Libya dönüşü, MTTB bünyesinde gençlere judo dersleri vermeye başlar. İslam’ın hâkim olacağı günleri özlemle düşlerdi. Evli ve bir çocuk babası olan Cemal Havuzoğlu, Marksistlerin Kurtuluş fraksiyonunun, Müslümanlara saldırdığı 28 Ağustos 1978 günü, saldırıdan habersiz bir şekilde, ikindi namazını Ulu Camii'nde kıldıktan sonra, arkadaşı Beşir Özçelik ile birlikte, kardeşinin çalıştığı terziye giderler. Kardeşinin işlerinin bitmeyip uzaması üzerine de, birinci caddede gezinerek, O'nu beklemeye başlarlar.Birinci caddede gezerlerken, birden "imdaat!" diye bağıran sesler duyarlar. Bu sesin geldiği yöne doğru koşarlar. Sesin geldiği yerde bir Müslüman ile bir grup komünistin kavga etmekte olduğunu görürler. Bunlar da mücadeleye katılırlar. Uzun bir mücadele olur. Fakat Pamuk Camii yanında, ayağının bir hamal arabasına takılmasıyla yere düşer. Komünistler, kendisini fena şekilde döverler. Bu arada Beşir Özçelik de, ayağından kurşunla yaralanır. Etraftan yetişen müslümanlar tarafından, ikisi de hastaneye kaldırılırlar.
Devlet hastanesinde doktor, Cemal Havuzoğlu'nu içeriye savcıya ifade vermesi için çağırır ve burada kendisine bir iğne yapar. Saat 22.00 ile 23.00 arasında Cemal Havuzoğlu kendisinden geçer. Sabah saat 5.00'de Diyarbakır Devlet Hastanesi’ne kaldırılır. Buradaki doktor, kendisini muayene edince "Bu hastaya ilk etapta ne yapıldı ?" diye sorar. Ailesi de bir iğne vurulduğunu, fakat iğnenin ne iğnesi olduğunu bilmediklerini söylerler. Doktor ise "Eğer yapılan iğne bilinseydi, iğnenin zehirlenmeye yol açıp açmadığını tespit edebilirdik." diyecektir. Ve Cemal Havuzoğlu ameliyata hazırlanırken şehid olur. Ailesine göre ilk götürdükleri Mardin Devlet Hastanesi’ndeki doktor", Cemal Havuzoğlu'nun ölmesine kasıtlı olarak sebep olmuştur. Nitekim Doktor, iğneyi vurduktan sonra, bir müddet ortada gözükmez. Şüpheler doktor üzerinde yoğunlaşmış olmasına rağmen, kimse üzerine gitmez. Olay Öylece kapanır. Doktor bilahare Urfa'ya giderken, bütün ailesiyle birlikte bir trafik kazasında ölecektir.

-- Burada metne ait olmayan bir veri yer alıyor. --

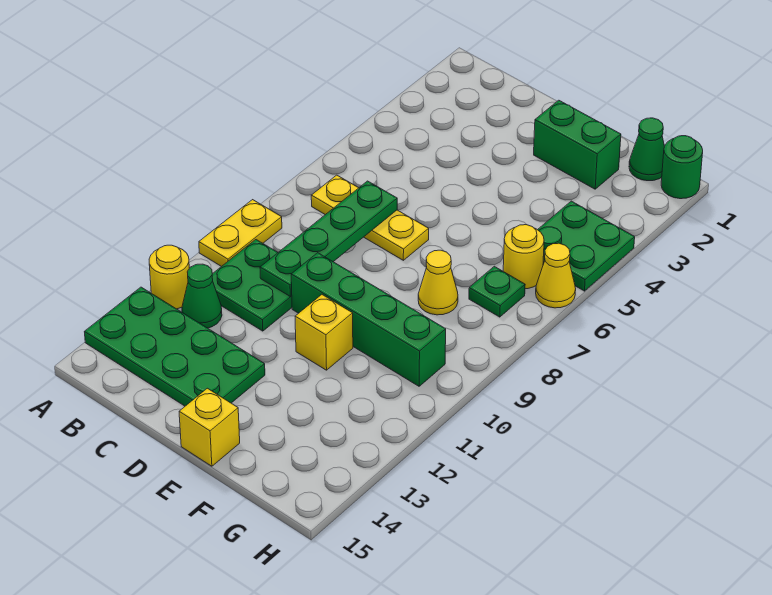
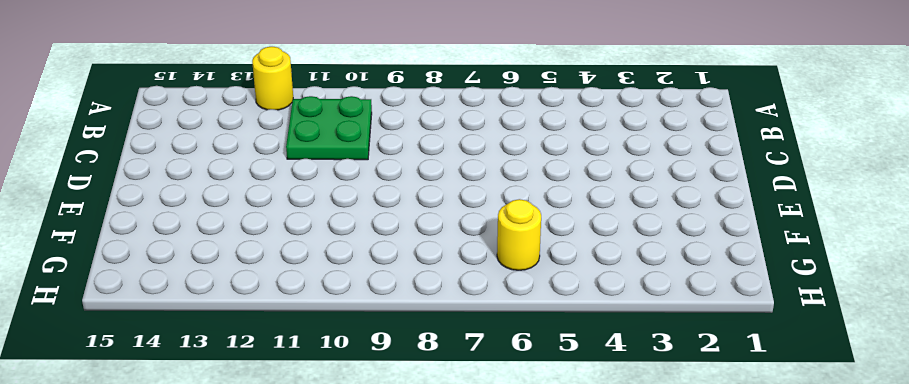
none -> yellow 1x2 plate [199,200,282,267]
none -> green 2x4 plate [85,287,265,406]
none -> yellow 1x3 plate [311,175,429,260]

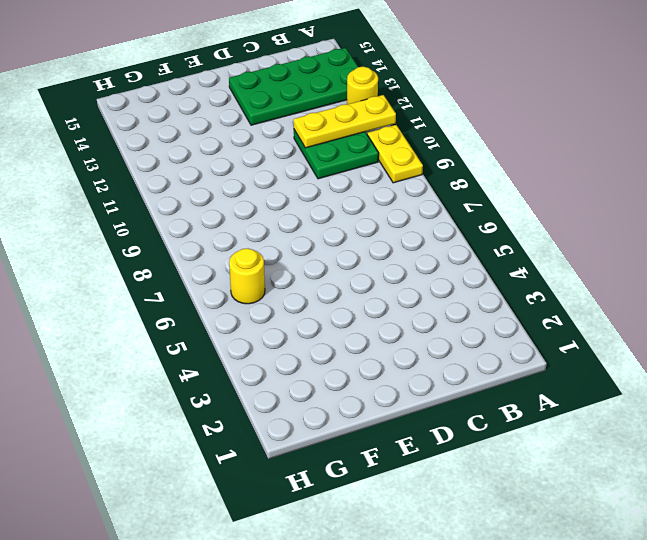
yellow 1x3 plate [294,95,396,148] -> yellow 1x3 plate moved to [311,175,429,260]
none -> green 1x1 cone [182,264,222,328]
none -> green 1x4 brick [291,253,446,386]
none -> green 1x2 brick [534,100,621,189]

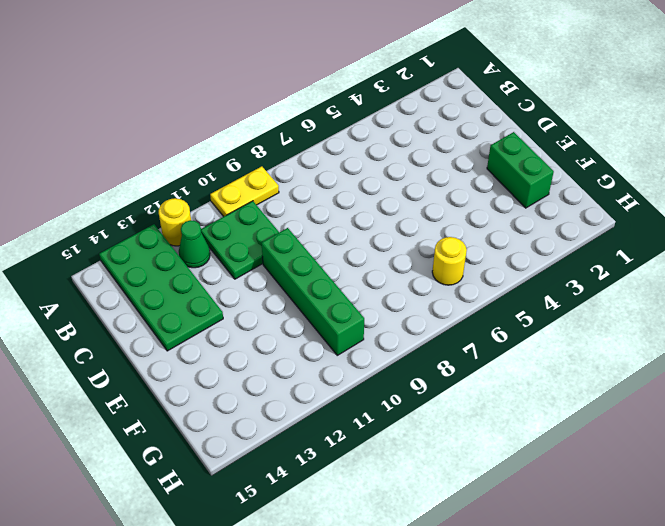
none -> yellow 1x3 plate [311,175,429,260]
none -> yellow 1x1 brick [295,295,353,370]
none -> yellow 1x1 brick [179,388,240,466]

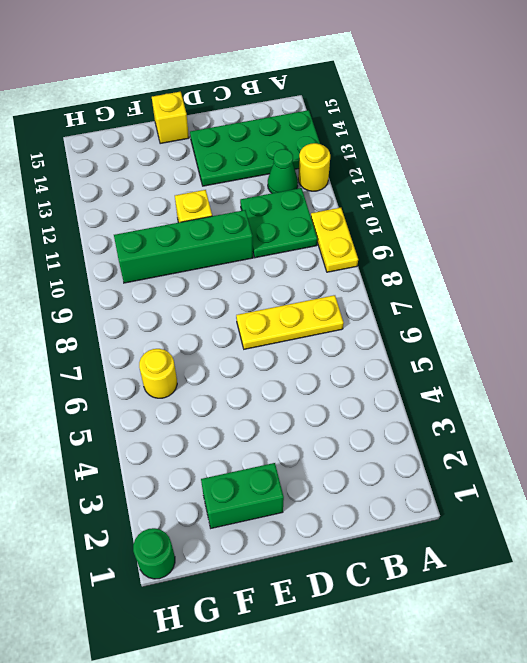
none -> yellow 1x1 cone [418,250,458,315]
none -> green 1x1 cone [629,118,665,181]
none -> green 2x2 plate [538,201,635,291]

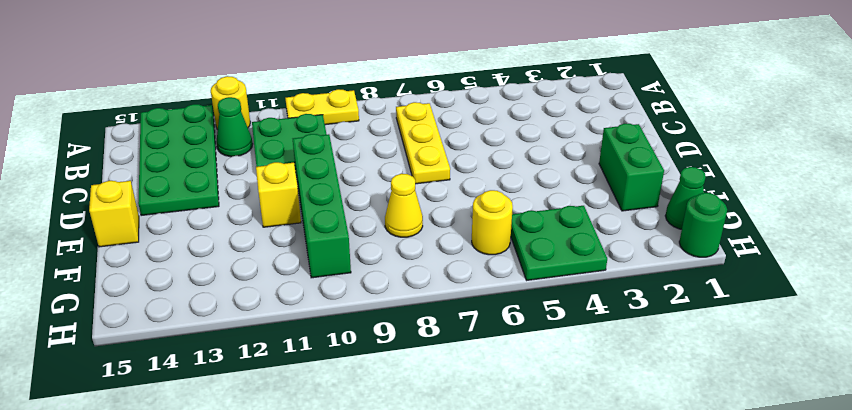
none -> green 1x1 plate [469,266,525,317]
none -> yellow 1x1 cone [536,243,576,308]
none -> green 1x4 plate [260,181,397,297]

Cemal Havuzoğlu'nun şehadetinden sonra annesi Zekiye Hanım, O'nu rüyasında görür. Rüyada ağlamaktadır. Cemal ise annesine şunu söyler "Ağlama Anne !.. Ben cennet ehliyim !..."
Ahmet Hattaboğlu ile birlikte kaldırılan cenazeleri, çevre vilayet, kaza ye köylerden gelenlerin katılımıyla kaldırılır. Cenaze merasimi, adeta zalimleri tel'in mitingine dönüşür.[1]